- **What is expected**:
Across the records, find how many lines include the string "GenerationSoftware" and answer with only the figure.

** Opening Records shown block **

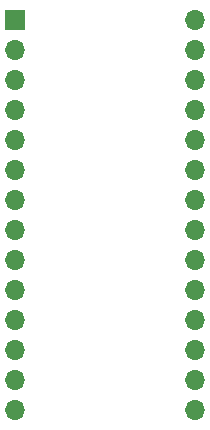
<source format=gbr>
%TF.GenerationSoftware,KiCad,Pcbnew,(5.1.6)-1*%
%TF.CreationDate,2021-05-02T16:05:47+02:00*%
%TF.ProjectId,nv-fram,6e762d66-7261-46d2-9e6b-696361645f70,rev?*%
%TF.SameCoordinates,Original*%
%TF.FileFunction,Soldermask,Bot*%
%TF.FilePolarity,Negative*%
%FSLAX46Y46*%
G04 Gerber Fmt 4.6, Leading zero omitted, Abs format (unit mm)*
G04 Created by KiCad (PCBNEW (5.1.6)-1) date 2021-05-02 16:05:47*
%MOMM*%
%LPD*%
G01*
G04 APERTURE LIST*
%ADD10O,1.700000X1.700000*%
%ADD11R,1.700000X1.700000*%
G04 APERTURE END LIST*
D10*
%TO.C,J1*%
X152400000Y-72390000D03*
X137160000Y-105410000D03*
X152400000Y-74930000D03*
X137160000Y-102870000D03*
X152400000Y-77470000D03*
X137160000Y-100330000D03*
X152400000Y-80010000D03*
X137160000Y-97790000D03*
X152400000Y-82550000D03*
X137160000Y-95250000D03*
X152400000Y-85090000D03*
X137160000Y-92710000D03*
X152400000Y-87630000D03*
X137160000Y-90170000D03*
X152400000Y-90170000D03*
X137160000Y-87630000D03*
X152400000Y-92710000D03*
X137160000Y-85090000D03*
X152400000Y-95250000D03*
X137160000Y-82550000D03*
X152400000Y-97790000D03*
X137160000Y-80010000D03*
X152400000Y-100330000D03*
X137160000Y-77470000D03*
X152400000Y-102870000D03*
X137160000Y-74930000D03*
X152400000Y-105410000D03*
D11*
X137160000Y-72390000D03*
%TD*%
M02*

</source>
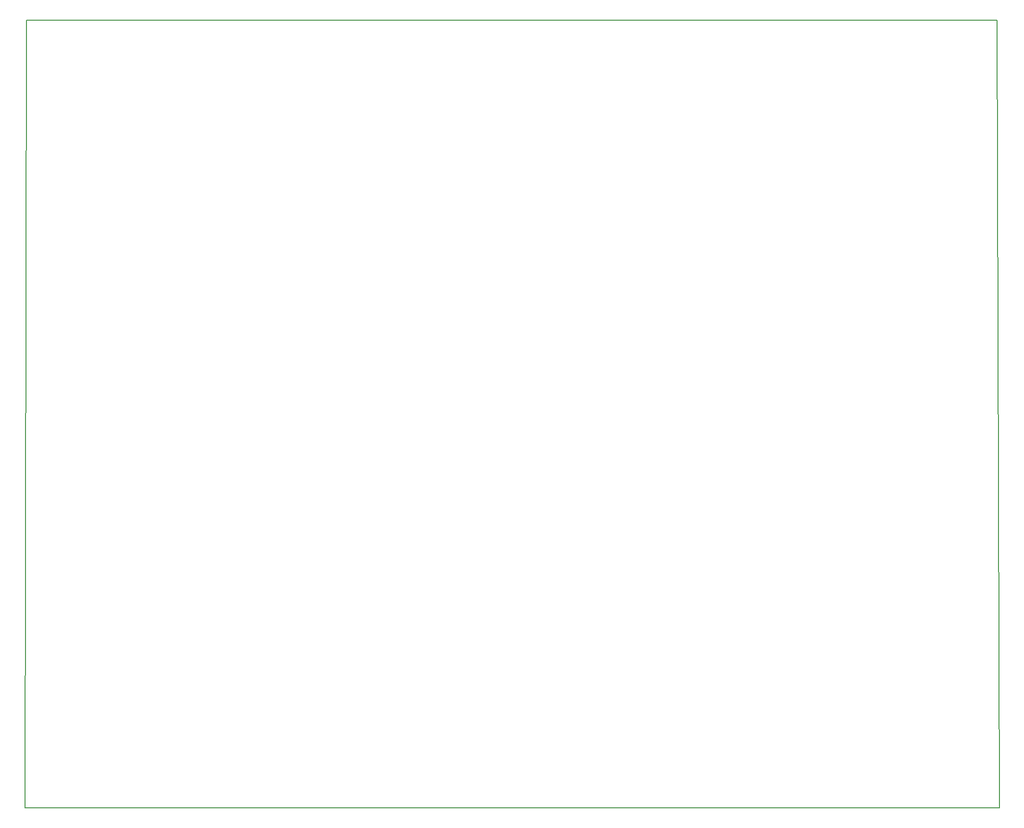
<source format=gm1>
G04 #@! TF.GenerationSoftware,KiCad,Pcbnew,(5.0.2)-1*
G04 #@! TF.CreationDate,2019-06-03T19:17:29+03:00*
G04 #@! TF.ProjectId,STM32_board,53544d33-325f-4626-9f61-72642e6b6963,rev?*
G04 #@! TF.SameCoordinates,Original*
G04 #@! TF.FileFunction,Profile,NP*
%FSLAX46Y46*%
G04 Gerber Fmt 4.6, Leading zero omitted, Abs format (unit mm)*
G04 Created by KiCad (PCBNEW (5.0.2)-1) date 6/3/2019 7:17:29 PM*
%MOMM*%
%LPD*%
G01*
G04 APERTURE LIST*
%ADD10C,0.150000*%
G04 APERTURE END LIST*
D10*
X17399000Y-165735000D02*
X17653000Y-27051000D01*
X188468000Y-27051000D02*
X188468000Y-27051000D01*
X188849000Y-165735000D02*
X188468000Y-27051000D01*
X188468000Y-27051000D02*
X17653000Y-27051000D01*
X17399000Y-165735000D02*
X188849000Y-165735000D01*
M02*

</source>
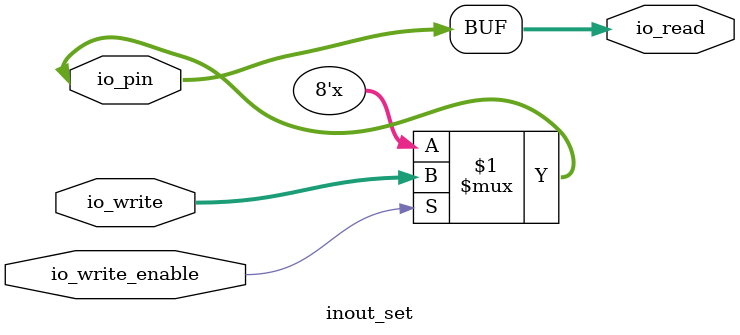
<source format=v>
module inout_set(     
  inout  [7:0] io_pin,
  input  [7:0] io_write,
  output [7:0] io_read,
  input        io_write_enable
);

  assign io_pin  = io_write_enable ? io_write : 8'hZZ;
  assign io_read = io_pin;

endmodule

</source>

** Closing Records shown block **

- **Answer to this exercise**:
2